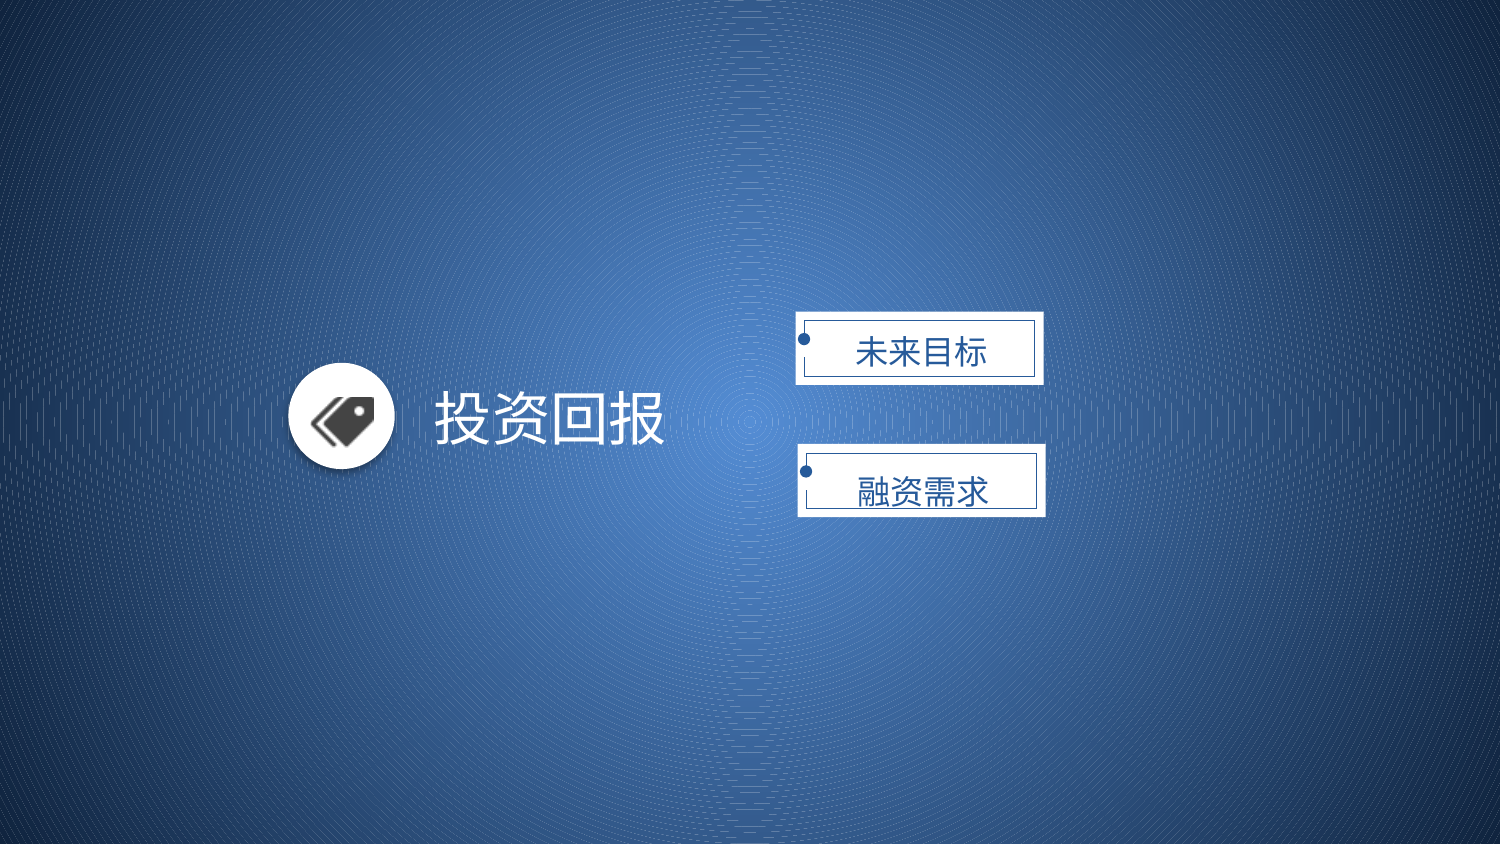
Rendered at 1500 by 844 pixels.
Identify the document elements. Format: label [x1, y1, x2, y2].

text_box [795, 303, 1044, 386]
text_box [797, 443, 1046, 518]
text_box [288, 362, 727, 470]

● ● ● ●

* [Task directions]: Your answer should be every line above, written out exactly, with no pictures.

* [Output of the exercise]:
Rendered at 1500 by 844 pixels.
Identify the document elements. Format: label [x1, y1, x2, y2].

text_box [795, 303, 1044, 386]
text_box [797, 443, 1046, 518]
text_box [288, 362, 727, 470]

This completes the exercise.